(EXCERPT PROVIDED)

The matrices $A_{ij}$ modulate spike width and spikiness.

Branin (2D):

$f(x) = -\Bigl[(x_2 - \frac{5.1}{4\pi^2}\,x_1^2 + \frac{5}{\pi}\,x_1 -6)^2 + 10(1-\frac{1}{8\pi})\cos x_1 +10\Bigr]$

The cosine term introduces periodic multimodality.

Michalewicz (5D):

$f(x) = -\sum_{i=1}^{5} \Bigl[\sin(x_i)\, (\sin(i\,x_i^2/\pi))^{2m}\Bigr]$

Large $m$ (e.g., $m=10$ ) produces extremely sharp valleys.

Other functions (Lévy, Schwefel, Holder Table, De Jong’s #5) are constructed to increase local oscillations, number of sharp wells, or high-order denominator terms, resulting in piecewise or highly oscillatory surfaces. Spiky variants may also be constructed by artificially introducing narrow Gaussian "bumps" at select points, as in the fortified Branin–Hoo function—yielding a new, localized minimum that dramatically increases optimization difficulty without changing global smoothness elsewhere (Jekel et al., 2019).

2. Impact on Surrogate Modeling: Gaussian Processes and Beyond

Spiky functions systematically violate the assumptions of stationarity and smoothness required for effective Gaussian Process (GP) modeling, particularly when standard RBF or Matérn kernels are used (Leenders et al., 16 Dec 2025). Key failure modes include:

Poor Local Fidelity: Smooth kernels are unable to capture rapid transitions, leading to signal averaging over sharp features and underestimation of local variability.
Over-smoothed Posteriors: Inability to resolve narrow spikes produces misleading posterior uncertainty estimates and hinders identification of true optima.
Slow Convergence: Optimization regret remains high because the surrogate model's predictive mean fails to reflect true optima amid sharp discontinuities.

Alternative models, such as skew-GPs (GPs with more flexible, non-stationarity–enabling kernels or hallucinated points), can partially mitigate these issues but still incur cubic computational overhead and struggle when faced with categorical data or high spike density.

3. Decision-Tree Surrogates for Spiky Functions

A decision-tree–based surrogate, as proposed in (Leenders et al., 16 Dec 2025), partitions the input space using a consistency score heuristic designed for preference pairs:

$S_c(k,t) = | n_R(k,t) - n_L(k,t) |$

where $n_R$ and $n_L$ count consistent winner–loser pairs split by feature $k$ at threshold $t$ . This approach discards ambiguous pairs, ensuring each tree leaf is homogeneous with respect to winner/loser status.

Each leaf receives a probabilistic latent utility $f_j$ with an independent Gaussian prior,

$p(f) = \mathcal N(0, \sigma_{\mathrm{prior}}^2 I_m),$

and Bayesian inference is performed via Laplace approximation on the posterior, using the standard Bradley–Terry–Luce likelihood for preference data. The sum-to-zero constraint ensures identifiability among leaf utilities.

Crucially, the tree enforces piecewise-constant modeling, admitting sharp jumps at split boundaries and requiring no global smoothness prior, thus exactly representing discontinuities that typical GPs smooth away.

(End EXCERPT PROVIDED)
(RECORDED DATA)

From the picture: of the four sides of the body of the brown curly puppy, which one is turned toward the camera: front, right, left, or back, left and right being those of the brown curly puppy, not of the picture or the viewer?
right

(End RECORDED DATA)
(RECORDED DATA)

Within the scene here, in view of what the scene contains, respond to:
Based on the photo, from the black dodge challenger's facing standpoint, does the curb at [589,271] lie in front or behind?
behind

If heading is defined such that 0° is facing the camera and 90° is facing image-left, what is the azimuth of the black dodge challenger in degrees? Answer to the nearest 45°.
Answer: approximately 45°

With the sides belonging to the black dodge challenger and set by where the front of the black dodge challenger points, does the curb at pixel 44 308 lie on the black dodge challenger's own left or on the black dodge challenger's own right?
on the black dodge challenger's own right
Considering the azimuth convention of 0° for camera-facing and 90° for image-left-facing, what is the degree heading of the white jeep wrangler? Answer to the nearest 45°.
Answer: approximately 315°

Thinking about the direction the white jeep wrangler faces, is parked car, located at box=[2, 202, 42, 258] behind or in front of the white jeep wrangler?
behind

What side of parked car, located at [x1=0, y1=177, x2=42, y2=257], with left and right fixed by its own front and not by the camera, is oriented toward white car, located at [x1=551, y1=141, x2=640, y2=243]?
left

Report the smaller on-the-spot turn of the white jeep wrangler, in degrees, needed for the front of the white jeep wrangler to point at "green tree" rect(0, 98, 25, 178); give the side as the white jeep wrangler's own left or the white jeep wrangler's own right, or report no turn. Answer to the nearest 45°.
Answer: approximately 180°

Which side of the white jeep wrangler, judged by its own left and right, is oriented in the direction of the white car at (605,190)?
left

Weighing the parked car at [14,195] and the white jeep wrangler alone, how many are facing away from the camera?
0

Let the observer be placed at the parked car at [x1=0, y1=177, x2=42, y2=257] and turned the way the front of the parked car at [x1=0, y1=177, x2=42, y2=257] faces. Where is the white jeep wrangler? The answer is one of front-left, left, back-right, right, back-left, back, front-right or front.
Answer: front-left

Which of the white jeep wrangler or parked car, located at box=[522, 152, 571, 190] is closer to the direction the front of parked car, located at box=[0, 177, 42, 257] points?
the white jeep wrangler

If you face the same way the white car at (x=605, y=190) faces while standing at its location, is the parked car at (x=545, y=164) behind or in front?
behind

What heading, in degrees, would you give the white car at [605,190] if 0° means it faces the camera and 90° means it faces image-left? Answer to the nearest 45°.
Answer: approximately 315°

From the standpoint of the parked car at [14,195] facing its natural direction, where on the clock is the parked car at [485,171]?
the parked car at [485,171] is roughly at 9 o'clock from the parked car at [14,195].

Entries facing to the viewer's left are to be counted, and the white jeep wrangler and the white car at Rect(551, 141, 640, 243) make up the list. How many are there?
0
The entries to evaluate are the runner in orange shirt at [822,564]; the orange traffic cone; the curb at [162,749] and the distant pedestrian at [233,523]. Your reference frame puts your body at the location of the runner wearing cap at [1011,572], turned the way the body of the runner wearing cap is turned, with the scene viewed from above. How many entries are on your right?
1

(End RECORDED DATA)
(RECORDED DATA)

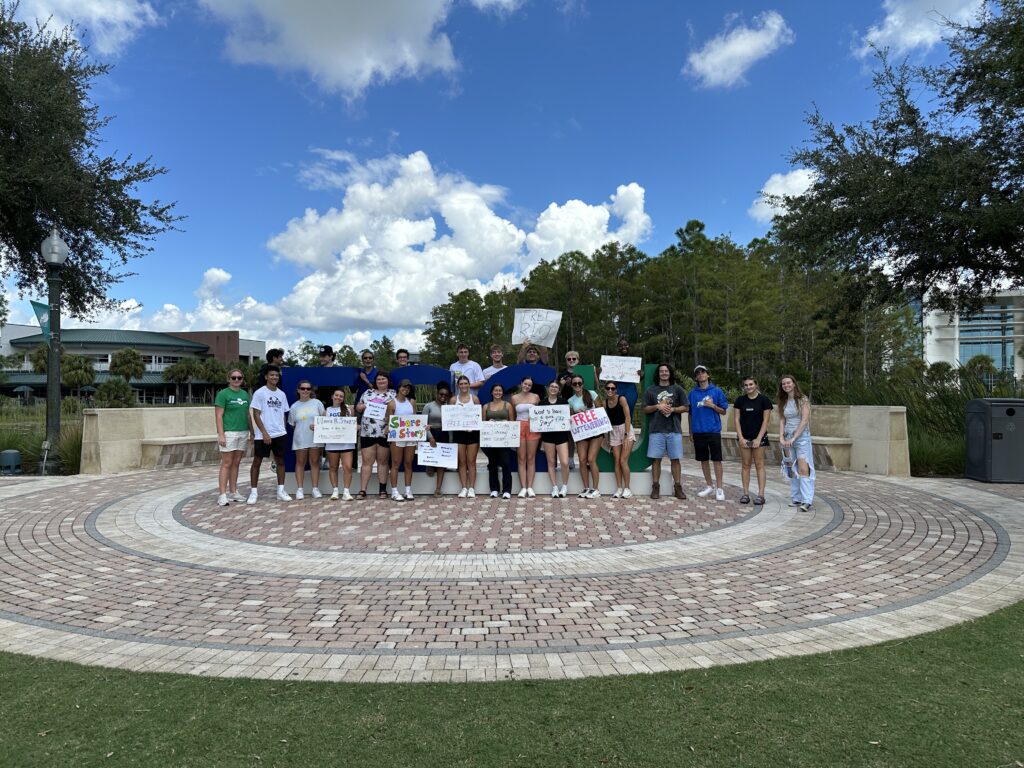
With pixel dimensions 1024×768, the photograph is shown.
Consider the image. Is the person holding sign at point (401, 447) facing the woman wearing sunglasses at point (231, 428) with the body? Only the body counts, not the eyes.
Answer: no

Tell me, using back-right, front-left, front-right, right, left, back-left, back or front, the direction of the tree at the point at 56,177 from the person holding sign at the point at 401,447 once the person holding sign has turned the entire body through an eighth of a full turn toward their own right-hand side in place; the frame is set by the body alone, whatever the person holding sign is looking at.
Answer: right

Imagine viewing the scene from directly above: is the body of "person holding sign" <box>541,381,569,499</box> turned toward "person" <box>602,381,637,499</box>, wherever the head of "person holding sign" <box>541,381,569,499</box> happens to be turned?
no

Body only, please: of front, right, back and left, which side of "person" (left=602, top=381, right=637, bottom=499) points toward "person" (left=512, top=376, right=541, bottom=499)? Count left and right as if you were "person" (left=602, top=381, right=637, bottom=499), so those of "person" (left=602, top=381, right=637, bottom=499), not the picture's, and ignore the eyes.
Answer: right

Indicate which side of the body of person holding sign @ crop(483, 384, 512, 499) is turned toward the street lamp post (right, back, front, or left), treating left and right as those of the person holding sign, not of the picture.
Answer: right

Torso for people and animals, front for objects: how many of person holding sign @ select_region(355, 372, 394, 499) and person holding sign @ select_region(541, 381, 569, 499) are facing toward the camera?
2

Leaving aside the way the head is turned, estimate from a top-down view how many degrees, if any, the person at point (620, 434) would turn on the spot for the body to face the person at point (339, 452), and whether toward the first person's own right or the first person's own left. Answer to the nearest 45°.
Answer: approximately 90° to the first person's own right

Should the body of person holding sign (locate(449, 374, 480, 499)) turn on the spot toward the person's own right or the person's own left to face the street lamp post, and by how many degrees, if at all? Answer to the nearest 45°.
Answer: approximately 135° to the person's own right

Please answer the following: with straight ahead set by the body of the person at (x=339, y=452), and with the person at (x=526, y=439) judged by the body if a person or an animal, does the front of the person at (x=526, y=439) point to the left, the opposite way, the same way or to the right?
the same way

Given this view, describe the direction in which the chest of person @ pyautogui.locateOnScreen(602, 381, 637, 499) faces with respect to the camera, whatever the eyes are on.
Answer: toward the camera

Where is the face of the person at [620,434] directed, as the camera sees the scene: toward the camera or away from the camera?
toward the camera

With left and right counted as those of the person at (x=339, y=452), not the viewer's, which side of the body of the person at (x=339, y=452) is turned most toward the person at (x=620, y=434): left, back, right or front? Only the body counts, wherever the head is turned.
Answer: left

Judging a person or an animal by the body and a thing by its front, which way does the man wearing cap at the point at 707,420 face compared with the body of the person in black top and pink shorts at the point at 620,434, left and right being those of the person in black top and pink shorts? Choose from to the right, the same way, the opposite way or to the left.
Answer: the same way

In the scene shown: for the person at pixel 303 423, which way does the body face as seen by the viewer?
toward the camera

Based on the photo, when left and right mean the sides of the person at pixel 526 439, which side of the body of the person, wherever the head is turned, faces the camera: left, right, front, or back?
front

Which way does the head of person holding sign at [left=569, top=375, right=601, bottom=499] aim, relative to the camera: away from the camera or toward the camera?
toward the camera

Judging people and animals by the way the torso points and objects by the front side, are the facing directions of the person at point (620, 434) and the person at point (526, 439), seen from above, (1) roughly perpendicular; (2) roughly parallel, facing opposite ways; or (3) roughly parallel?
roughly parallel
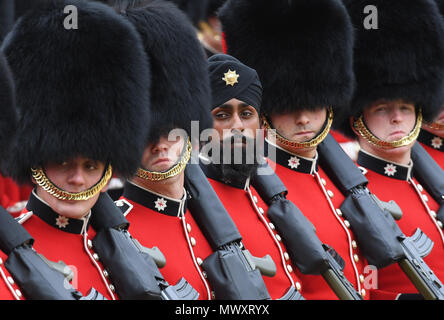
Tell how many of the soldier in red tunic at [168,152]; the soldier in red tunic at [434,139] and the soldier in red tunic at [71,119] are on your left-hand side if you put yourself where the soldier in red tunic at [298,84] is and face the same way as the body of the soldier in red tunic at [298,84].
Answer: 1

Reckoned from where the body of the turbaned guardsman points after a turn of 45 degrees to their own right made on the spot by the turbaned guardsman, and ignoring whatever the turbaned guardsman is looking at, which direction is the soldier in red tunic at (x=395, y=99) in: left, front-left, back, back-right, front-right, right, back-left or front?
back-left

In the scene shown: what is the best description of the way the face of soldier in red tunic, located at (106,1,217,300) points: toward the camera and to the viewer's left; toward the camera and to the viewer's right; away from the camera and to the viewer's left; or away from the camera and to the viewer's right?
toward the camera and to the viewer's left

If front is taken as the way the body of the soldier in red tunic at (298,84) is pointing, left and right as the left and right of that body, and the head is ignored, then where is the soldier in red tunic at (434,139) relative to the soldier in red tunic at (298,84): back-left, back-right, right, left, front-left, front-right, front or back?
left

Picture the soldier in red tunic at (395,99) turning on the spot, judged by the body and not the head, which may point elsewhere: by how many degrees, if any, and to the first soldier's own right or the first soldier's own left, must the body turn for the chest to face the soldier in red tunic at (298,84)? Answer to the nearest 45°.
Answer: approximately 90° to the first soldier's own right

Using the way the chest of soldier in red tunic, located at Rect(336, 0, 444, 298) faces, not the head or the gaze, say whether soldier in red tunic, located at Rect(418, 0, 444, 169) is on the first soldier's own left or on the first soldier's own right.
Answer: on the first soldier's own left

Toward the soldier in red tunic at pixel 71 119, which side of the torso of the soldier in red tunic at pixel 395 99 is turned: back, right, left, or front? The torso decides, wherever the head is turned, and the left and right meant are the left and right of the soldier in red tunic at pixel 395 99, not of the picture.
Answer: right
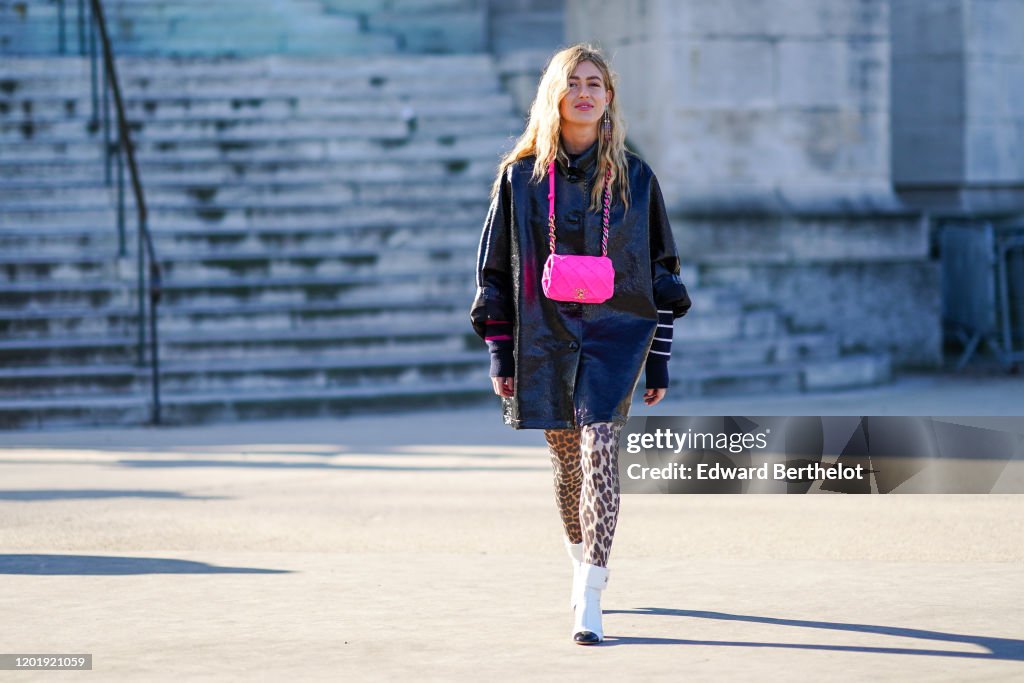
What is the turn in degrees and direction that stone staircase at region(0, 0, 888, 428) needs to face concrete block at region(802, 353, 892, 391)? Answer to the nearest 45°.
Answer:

(End RECORDED DATA)

TASKS AND EXERCISES -
**a.** From the excerpt on spiky functions, return the part that opens with the words containing "Spiky functions systematically" and closes with "of true optima.".
**b.** According to the excerpt on spiky functions, which likelihood is used for the preference data when Bayesian inference is performed on the tree's leaf utilities?
The data has no role in any of this.

SOLUTION LIST -
**a.**
Spiky functions systematically violate the assumptions of stationarity and smoothness required for effective Gaussian Process (GP) modeling, particularly when standard RBF or Matérn kernels are used (Leenders et al., 16 Dec 2025). Key failure modes include:

Poor Local Fidelity: Smooth kernels are unable to capture rapid transitions, leading to signal averaging over sharp features and underestimation of local variability.
Over-smoothed Posteriors: Inability to resolve narrow spikes produces misleading posterior uncertainty estimates and hinders identification of true optima.

**b.** The standard Bradley–Terry–Luce likelihood.